Because I know it’s going to be brought up, the only porn I watch is the very very armature stuff that is clearly taken from an iphone or webcam and likely meant for someones onlyfans, as well as webcam sites. I hate anything production.

That aside though…

I do feel like most women want a dominant man in bed. One who takes control and idk, treats her like a “sex toy?” and just “uses” her for his satisfaction. Obvoiusly this isn’t all women and applies to some but at the same time, I think it applies to more women than not..

I am NOT a dominate kind of man in any way. It’s just not my personality. I’m not a pushover by any means either but like, it’s just not in my natural behavior I guess. I wish it were to an extent and as dumb or lame as this sounds, I’m a respectful man and want to make sure she feels respected, comfortable, not pressured into xyz, etc… so idk.

I really like “vanilla” sex a lot and I know that’s boring to a lot of women but, I love it.

Is this something that can be learned or is it more instincual?

Oh and, I’ve never actually tried to be sexually “dominant” so for all I know, I am lol.

8 comments
  1. Bend her over, smack her ass, man gander her a bit maybe some choking if they are into it. Thank kind of thing.

  2. I’m a non-sadist dominant myself.

    My focus is on doing things that showcase how much stronger than her I am.

    Lifting her up, repositioning her, moving her limbs into position, holding her wrist or hand in place and similar.

    I don’t tend to think most women want “dominant” in the sense of “rough” or sadistic. A lot of women like their man to be strong, and being reminded of that strength in a sexual setting is very dominant.

    Being gentle and dominant actually requires a larger strength disparity than being rougher.

    So if that sounds like your vibe, go ahead and get some basic handweights (or fill a couple of old plastic bottles with water for a cheap DIY option) and get a good routine of bicep curls, pushups and crunches going!
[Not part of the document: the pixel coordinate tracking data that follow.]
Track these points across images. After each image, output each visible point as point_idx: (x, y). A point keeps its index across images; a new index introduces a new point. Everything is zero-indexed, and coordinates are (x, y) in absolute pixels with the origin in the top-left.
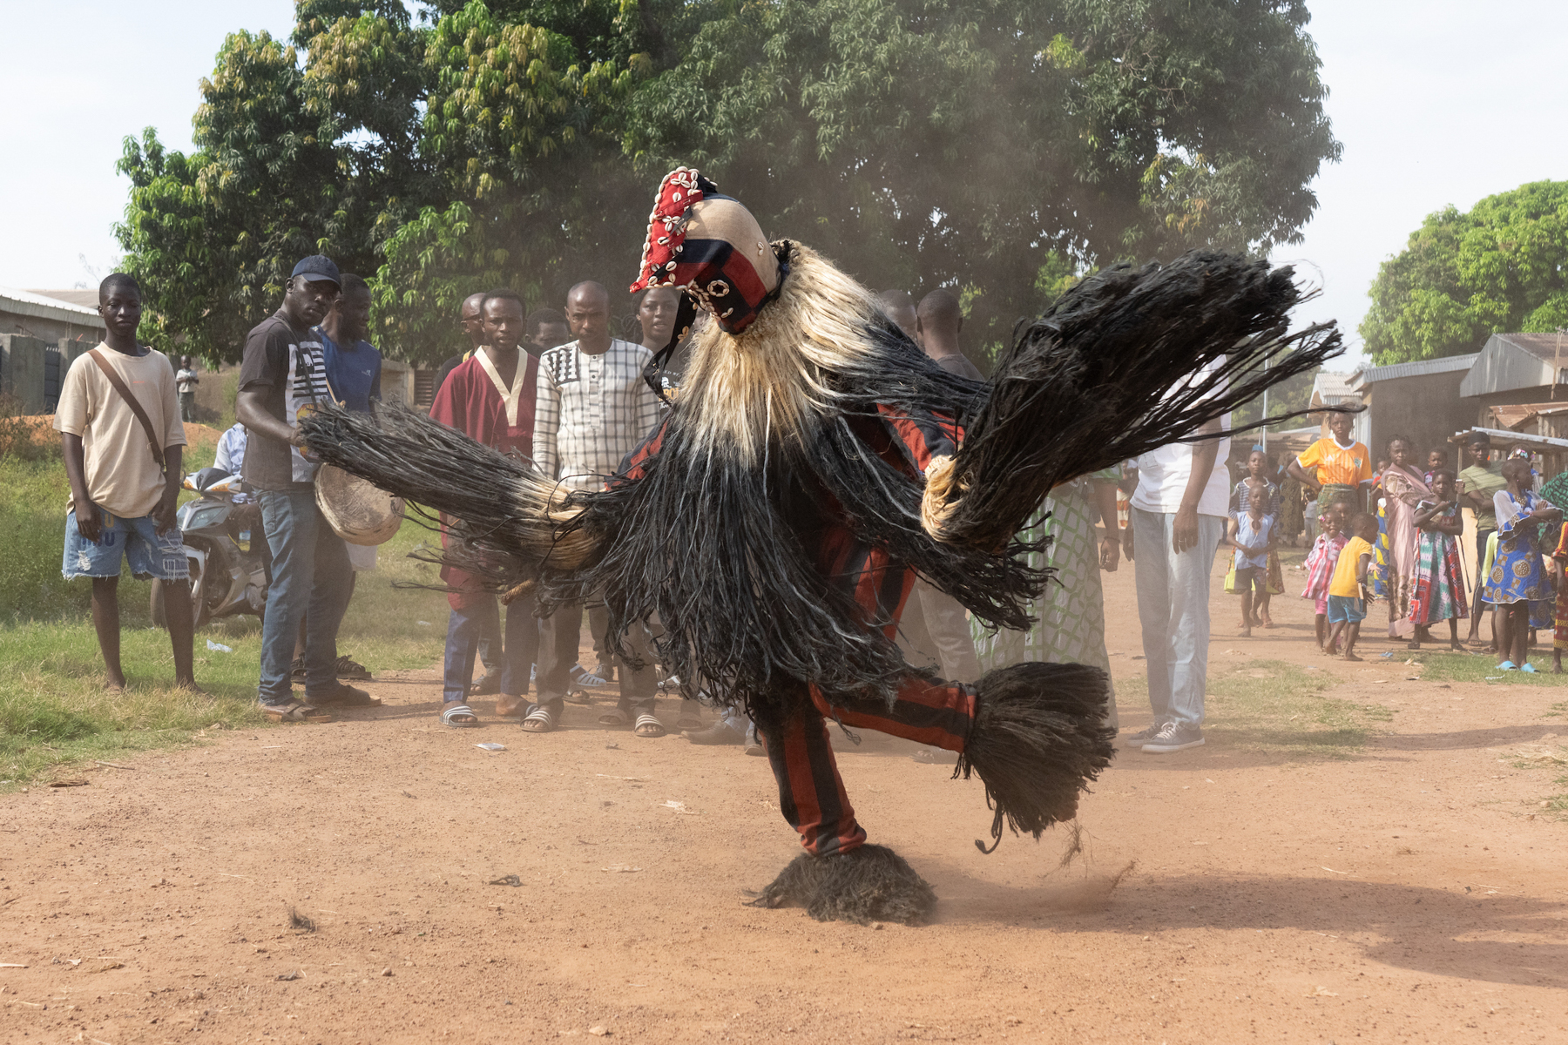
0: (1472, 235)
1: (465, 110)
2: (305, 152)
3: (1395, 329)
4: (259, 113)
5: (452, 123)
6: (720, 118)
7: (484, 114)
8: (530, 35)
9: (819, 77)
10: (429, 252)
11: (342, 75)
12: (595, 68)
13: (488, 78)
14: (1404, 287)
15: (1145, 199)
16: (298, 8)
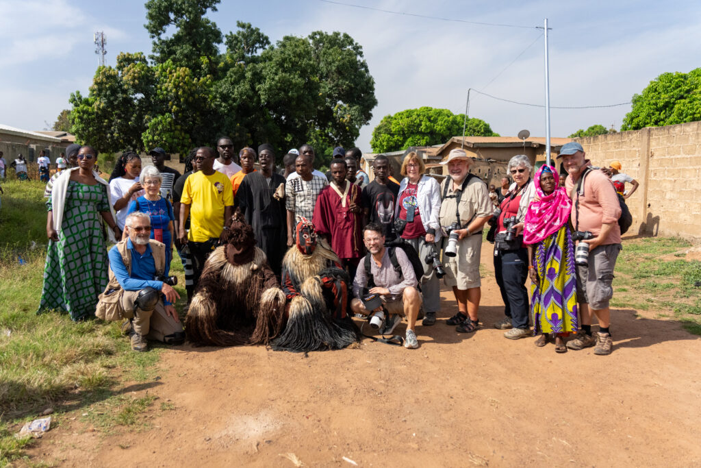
0: (394, 122)
1: (169, 89)
2: (124, 99)
3: (378, 143)
4: (111, 88)
5: (165, 92)
6: (236, 93)
7: (174, 90)
8: (185, 70)
9: (260, 83)
10: (161, 126)
11: (134, 79)
12: (202, 79)
13: (175, 81)
14: (380, 133)
15: (334, 114)
16: (118, 60)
  3. I’m writing this as a woman.

    Everything depends on a partner and her preferences. You shouldn’t try to be forcefully dominating because that’s just going to stress you out and sex is about pleasure of both of you.
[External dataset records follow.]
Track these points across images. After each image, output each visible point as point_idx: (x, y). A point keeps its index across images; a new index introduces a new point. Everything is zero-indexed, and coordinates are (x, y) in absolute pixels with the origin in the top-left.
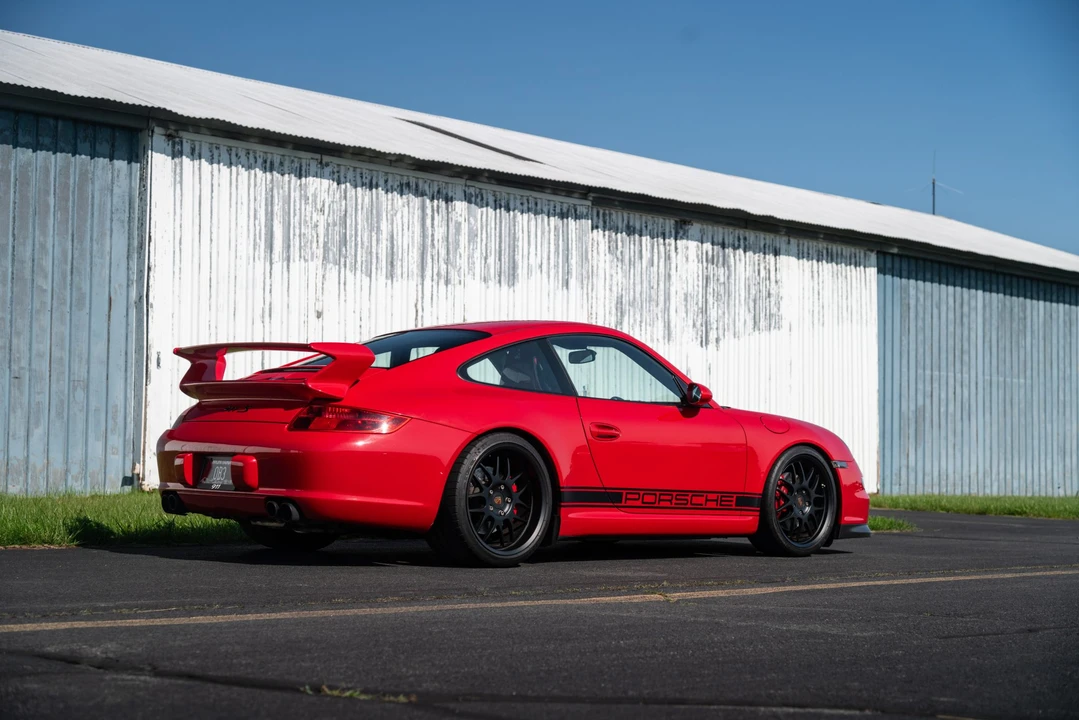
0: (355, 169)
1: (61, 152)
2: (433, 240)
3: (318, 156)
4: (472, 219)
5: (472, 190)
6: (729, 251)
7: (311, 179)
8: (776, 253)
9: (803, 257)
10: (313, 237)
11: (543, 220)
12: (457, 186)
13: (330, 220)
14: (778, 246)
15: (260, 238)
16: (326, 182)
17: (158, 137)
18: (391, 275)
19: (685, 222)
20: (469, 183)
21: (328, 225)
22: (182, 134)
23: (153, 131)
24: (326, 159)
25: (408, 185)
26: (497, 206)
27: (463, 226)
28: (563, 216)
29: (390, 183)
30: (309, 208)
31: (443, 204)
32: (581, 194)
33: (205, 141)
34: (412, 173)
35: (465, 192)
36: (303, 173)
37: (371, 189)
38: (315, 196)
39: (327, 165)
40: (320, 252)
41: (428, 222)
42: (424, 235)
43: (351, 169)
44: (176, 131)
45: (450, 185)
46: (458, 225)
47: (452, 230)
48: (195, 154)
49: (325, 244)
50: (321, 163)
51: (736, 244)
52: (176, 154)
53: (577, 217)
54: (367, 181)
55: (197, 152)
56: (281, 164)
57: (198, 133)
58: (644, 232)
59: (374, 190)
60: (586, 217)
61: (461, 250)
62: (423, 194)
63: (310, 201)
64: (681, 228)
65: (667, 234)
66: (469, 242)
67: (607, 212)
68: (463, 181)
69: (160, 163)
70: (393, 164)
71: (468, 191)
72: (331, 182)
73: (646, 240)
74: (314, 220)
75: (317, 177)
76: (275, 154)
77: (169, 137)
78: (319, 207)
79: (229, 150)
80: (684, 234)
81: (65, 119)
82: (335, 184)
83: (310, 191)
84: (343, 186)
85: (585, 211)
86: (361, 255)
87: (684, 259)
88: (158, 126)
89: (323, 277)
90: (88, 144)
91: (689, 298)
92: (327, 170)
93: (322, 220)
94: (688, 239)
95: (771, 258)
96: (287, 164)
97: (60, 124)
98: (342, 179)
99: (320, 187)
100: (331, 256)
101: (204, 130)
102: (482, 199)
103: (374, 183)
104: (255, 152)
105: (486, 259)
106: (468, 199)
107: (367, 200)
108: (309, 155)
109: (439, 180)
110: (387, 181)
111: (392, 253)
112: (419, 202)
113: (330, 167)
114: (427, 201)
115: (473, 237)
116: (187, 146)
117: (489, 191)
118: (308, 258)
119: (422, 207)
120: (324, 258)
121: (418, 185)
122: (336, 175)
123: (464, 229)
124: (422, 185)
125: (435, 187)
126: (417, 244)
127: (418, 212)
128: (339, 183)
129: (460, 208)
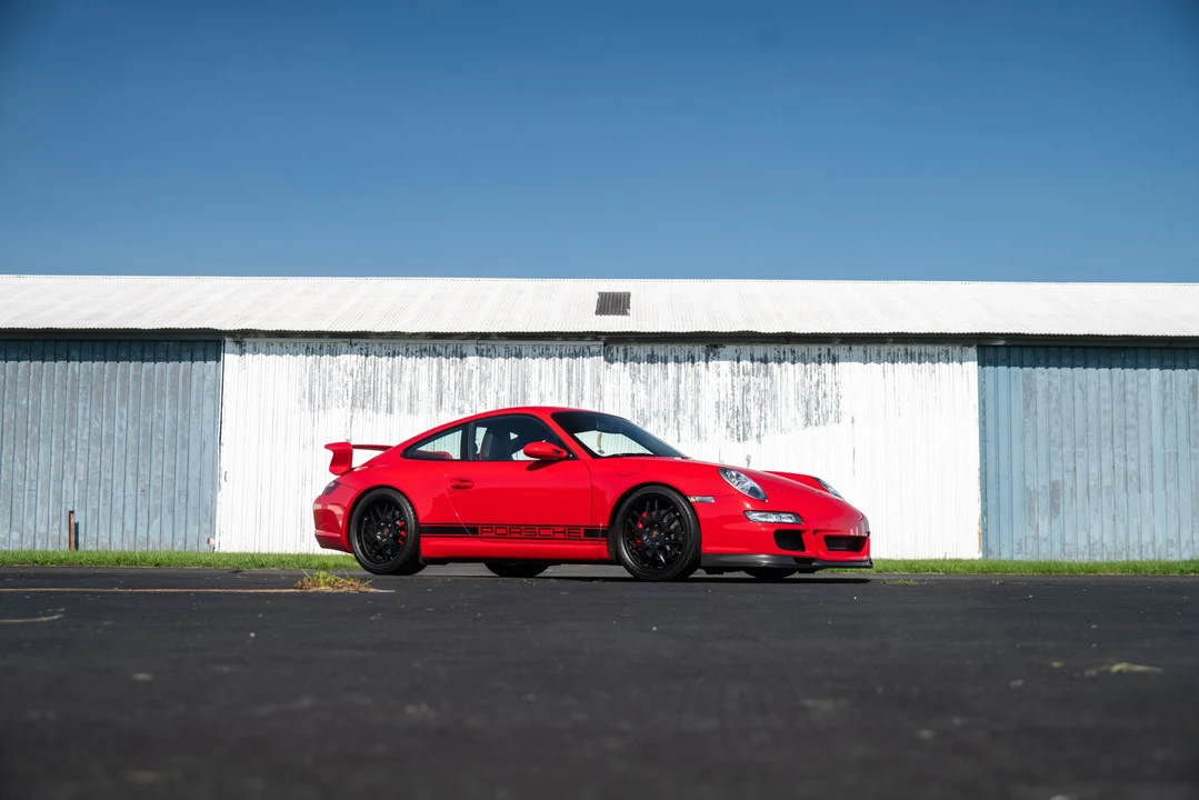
0: (380, 345)
1: (172, 361)
2: (449, 384)
3: (349, 340)
4: (483, 367)
5: (484, 347)
6: (774, 366)
7: (342, 356)
8: (834, 360)
9: (871, 361)
10: (344, 392)
11: (554, 361)
12: (470, 346)
13: (359, 380)
14: (837, 355)
15: (304, 397)
16: (354, 357)
17: (229, 344)
18: (410, 411)
19: (716, 347)
20: (479, 342)
21: (357, 383)
22: (245, 339)
23: (224, 341)
24: (354, 341)
25: (425, 349)
26: (508, 355)
28: (575, 355)
29: (410, 350)
30: (341, 373)
31: (458, 359)
32: (592, 337)
33: (261, 343)
34: (427, 341)
35: (477, 349)
36: (338, 352)
37: (394, 356)
38: (346, 366)
39: (356, 345)
40: (349, 402)
41: (444, 373)
42: (440, 381)
43: (377, 345)
44: (241, 338)
45: (464, 346)
46: (471, 373)
47: (466, 376)
48: (255, 351)
49: (353, 396)
50: (351, 344)
51: (782, 357)
52: (242, 353)
53: (592, 355)
54: (391, 352)
55: (257, 349)
56: (321, 348)
57: (256, 337)
58: (669, 359)
59: (396, 357)
60: (598, 354)
61: (474, 390)
62: (439, 355)
63: (342, 369)
64: (712, 351)
65: (696, 358)
66: (480, 383)
67: (628, 347)
68: (475, 341)
69: (231, 359)
70: (412, 337)
71: (479, 347)
72: (359, 355)
73: (671, 365)
74: (345, 381)
75: (347, 353)
76: (314, 343)
77: (237, 342)
78: (348, 372)
79: (281, 345)
80: (715, 355)
81: (173, 341)
82: (364, 356)
83: (342, 363)
84: (369, 357)
85: (597, 349)
86: (384, 402)
87: (716, 375)
88: (228, 337)
89: (352, 417)
90: (189, 354)
91: (721, 405)
92: (356, 348)
93: (351, 381)
94: (719, 359)
95: (827, 367)
96: (325, 347)
97: (171, 344)
98: (370, 352)
99: (350, 360)
100: (358, 402)
101: (261, 335)
102: (495, 352)
103: (396, 351)
104: (300, 343)
105: (497, 393)
106: (480, 353)
107: (390, 364)
108: (341, 340)
109: (452, 344)
110: (407, 350)
111: (411, 397)
112: (435, 360)
113: (358, 347)
114: (444, 359)
115: (484, 379)
116: (249, 347)
117: (501, 346)
118: (340, 405)
119: (440, 365)
120: (352, 405)
121: (434, 349)
122: (364, 351)
123: (476, 374)
124: (438, 347)
125: (450, 349)
126: (434, 389)
127: (435, 367)
128: (367, 356)
129: (472, 361)
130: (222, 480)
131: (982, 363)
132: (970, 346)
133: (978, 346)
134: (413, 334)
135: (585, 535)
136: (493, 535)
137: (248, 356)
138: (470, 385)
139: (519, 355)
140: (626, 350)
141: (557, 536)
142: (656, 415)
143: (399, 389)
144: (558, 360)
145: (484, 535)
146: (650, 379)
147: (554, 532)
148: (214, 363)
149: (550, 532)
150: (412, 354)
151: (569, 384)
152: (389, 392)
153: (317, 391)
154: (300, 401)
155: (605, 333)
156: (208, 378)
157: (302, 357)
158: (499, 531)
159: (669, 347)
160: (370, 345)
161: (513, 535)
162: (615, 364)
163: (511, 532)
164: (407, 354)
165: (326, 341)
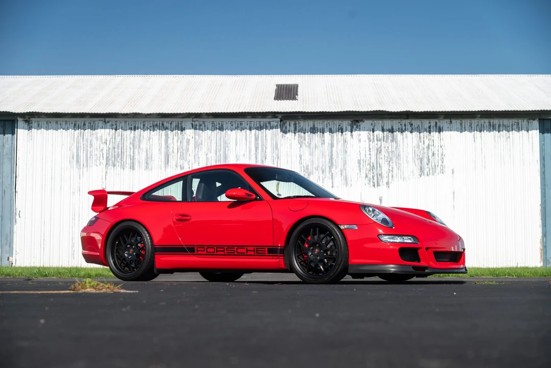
0: (125, 122)
2: (173, 149)
3: (103, 119)
4: (197, 137)
5: (197, 123)
6: (398, 134)
7: (99, 130)
8: (440, 130)
9: (465, 130)
10: (100, 155)
11: (246, 132)
12: (188, 123)
13: (111, 147)
14: (441, 126)
15: (73, 158)
16: (107, 131)
17: (21, 122)
18: (147, 168)
19: (358, 121)
20: (194, 120)
21: (109, 149)
22: (31, 119)
23: (17, 121)
24: (107, 120)
25: (157, 125)
26: (214, 128)
27: (191, 141)
28: (260, 128)
29: (146, 126)
30: (98, 142)
31: (179, 132)
32: (272, 115)
33: (43, 121)
34: (158, 120)
35: (192, 124)
36: (96, 127)
37: (135, 130)
38: (101, 137)
39: (108, 122)
40: (104, 162)
41: (170, 141)
42: (167, 147)
43: (123, 122)
44: (29, 118)
45: (184, 122)
46: (188, 141)
47: (185, 143)
48: (39, 127)
49: (107, 158)
50: (105, 122)
51: (404, 128)
52: (30, 128)
53: (272, 128)
54: (133, 127)
55: (40, 126)
56: (84, 125)
57: (40, 117)
58: (325, 130)
59: (137, 131)
60: (276, 127)
61: (190, 152)
62: (166, 129)
63: (99, 139)
64: (355, 124)
65: (344, 130)
66: (195, 148)
67: (297, 122)
68: (191, 119)
69: (22, 133)
70: (147, 116)
71: (194, 123)
72: (111, 130)
73: (327, 134)
74: (101, 147)
75: (102, 128)
76: (80, 121)
77: (26, 121)
78: (103, 141)
79: (57, 123)
80: (357, 128)
82: (114, 130)
83: (99, 135)
84: (118, 131)
85: (275, 124)
86: (128, 161)
87: (358, 141)
88: (20, 117)
89: (106, 172)
91: (362, 162)
92: (108, 125)
93: (105, 147)
94: (360, 130)
95: (435, 135)
96: (87, 124)
98: (118, 127)
99: (104, 133)
100: (111, 162)
101: (43, 116)
102: (205, 126)
103: (137, 127)
104: (69, 121)
105: (207, 155)
106: (194, 127)
107: (132, 135)
108: (98, 119)
109: (175, 121)
110: (144, 125)
111: (147, 158)
112: (164, 132)
113: (110, 123)
114: (169, 132)
115: (197, 145)
116: (34, 124)
117: (209, 122)
118: (98, 164)
119: (167, 135)
120: (107, 164)
121: (163, 125)
122: (114, 126)
123: (192, 142)
124: (165, 124)
125: (174, 124)
126: (163, 152)
127: (164, 137)
128: (116, 130)
129: (189, 132)
130: (17, 217)
131: (543, 131)
132: (534, 119)
133: (539, 119)
134: (148, 115)
135: (268, 253)
136: (205, 253)
137: (34, 131)
138: (188, 150)
139: (221, 129)
140: (295, 124)
141: (249, 253)
142: (317, 169)
143: (139, 152)
144: (248, 131)
145: (199, 252)
146: (312, 145)
147: (247, 251)
148: (9, 136)
149: (244, 251)
150: (148, 128)
151: (257, 148)
152: (132, 155)
153: (82, 155)
154: (70, 161)
155: (281, 113)
156: (6, 146)
157: (71, 131)
158: (209, 250)
159: (326, 122)
160: (118, 123)
161: (218, 253)
162: (288, 134)
163: (217, 251)
164: (144, 128)
165: (87, 120)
    Also it’s not true that most women want a man who cares only about himself. Of course that may be a kink for someone but it should be something you both agree to and clearly talk about.
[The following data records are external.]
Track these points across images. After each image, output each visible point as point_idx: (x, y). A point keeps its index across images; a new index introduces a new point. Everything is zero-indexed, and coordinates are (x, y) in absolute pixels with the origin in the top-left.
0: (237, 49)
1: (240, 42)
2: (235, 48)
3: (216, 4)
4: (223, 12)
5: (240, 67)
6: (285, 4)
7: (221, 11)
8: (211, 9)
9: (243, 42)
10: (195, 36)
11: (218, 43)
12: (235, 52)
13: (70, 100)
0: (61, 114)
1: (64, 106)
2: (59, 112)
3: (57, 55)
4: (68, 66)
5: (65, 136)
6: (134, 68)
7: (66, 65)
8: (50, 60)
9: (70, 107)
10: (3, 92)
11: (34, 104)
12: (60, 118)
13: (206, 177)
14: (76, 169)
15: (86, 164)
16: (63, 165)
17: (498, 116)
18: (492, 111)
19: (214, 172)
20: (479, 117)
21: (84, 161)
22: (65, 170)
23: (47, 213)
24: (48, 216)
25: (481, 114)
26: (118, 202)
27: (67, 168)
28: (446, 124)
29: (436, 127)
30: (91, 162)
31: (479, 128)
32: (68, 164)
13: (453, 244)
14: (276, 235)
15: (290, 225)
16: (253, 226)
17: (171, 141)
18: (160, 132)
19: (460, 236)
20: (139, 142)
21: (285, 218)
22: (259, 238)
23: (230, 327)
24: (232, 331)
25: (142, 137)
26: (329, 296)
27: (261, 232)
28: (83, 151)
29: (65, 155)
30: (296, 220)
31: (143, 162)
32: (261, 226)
    Actually women like it if you try your best to please them. You always get these bonus points for trying your best. If she thinks that you do something wrong and doesn’t tell you that then it’s not your fault, she sucks at communicating.

    So the best you can do is to learn how to physically please a woman, about what not to do. DON’T LEARN THAT FROM PORN! It mostly shows what looks good and doesn’t necessarily feel good. Also it’s usually meant to fulfill fantasies of men as they’re the main target.

    Other than that just be yourself and you’re eventually going to find a suitable partner even if you aren’t super dominating. It always should be fun for both sides

  4. So, while not direct advice, here’s one trick that took me WAY TOO LONG to learn:

    Just ask. Literally ask her what she likes, what gets her turned on, what she has liked in the past and what she wants to try. (Probably also spend a little time telling her what you like too).

    Then …do some of that.

  5. I hold my girls hands when we are fucking or grab her breast when I am eating her out. Shit like that drives her nuts. In doggy, I grab and hold her hips, sometimes pull her hair. Dominant is attached to our lizzard brain as just being aggressive as a male.

  6. Dominant to me means you are strong. You know what you want. You pay attention to my signals and lead sex in a way that is pleasurable to both

  7. My wife likes me to be dominant, but I’m not larger than she is (I’m a good bit stronger). She doesn’t like degradation and isn’t a masochist. It took some communication and practice to get things right.

    She likes me to exert control. Hold her down. Tell her what to do. Put her into positions. A little bit of spanking or choking or hair pulling is okay, but nothing too intense. Basically, she’s looking for me to take charge, without pushing past her comfort zone. It’s a fine line.